Saved entries:
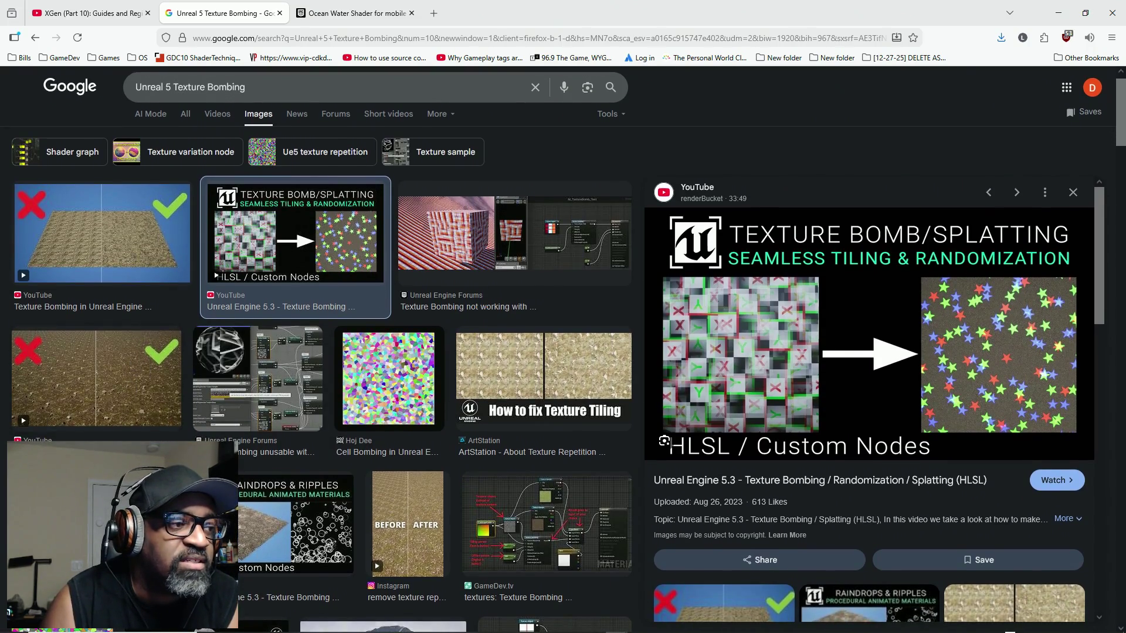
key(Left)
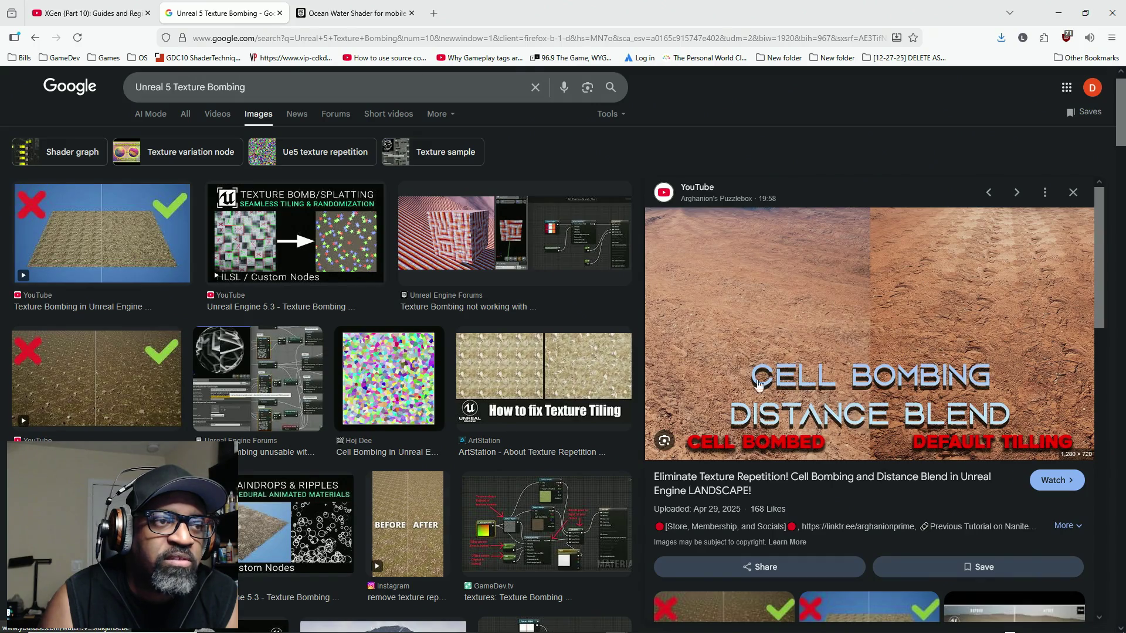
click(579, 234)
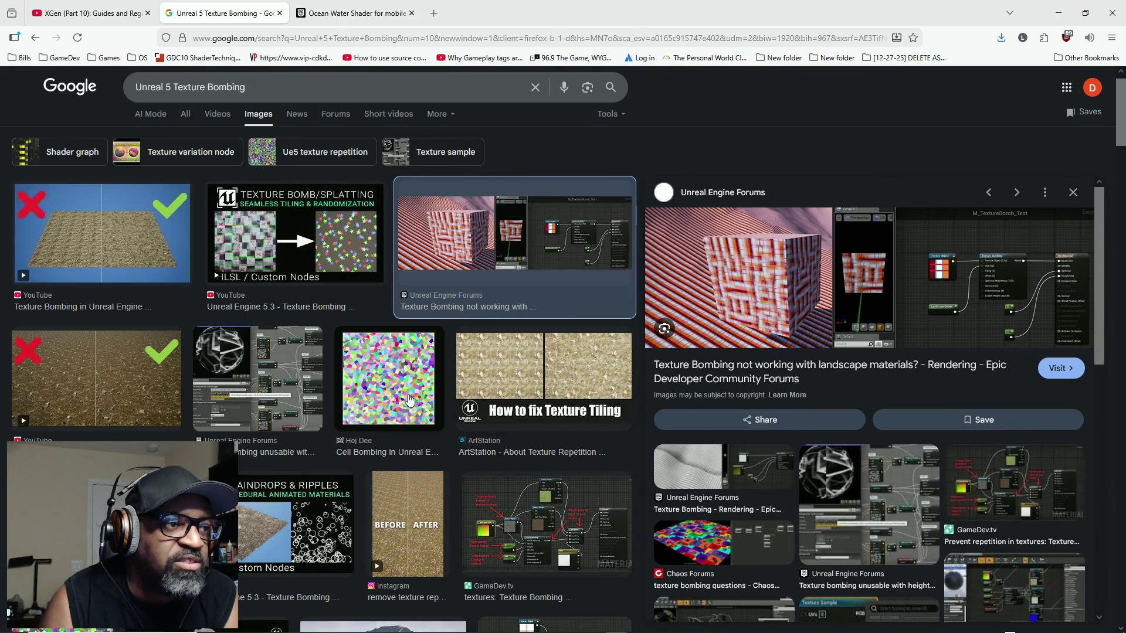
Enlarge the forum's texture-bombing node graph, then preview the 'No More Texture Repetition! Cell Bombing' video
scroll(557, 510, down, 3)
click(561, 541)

- **WHAT IS NEEDED**
Only a word-for-word repetition of the lines from the one containing "Enlarge the forum's" to the final line of the data above counts as the answer.

- **RESPONSE BELOW**
Enlarge the forum's texture-bombing node graph, then preview the 'No More Texture Repetition! Cell Bombing' video
scroll(557, 510, down, 3)
click(561, 541)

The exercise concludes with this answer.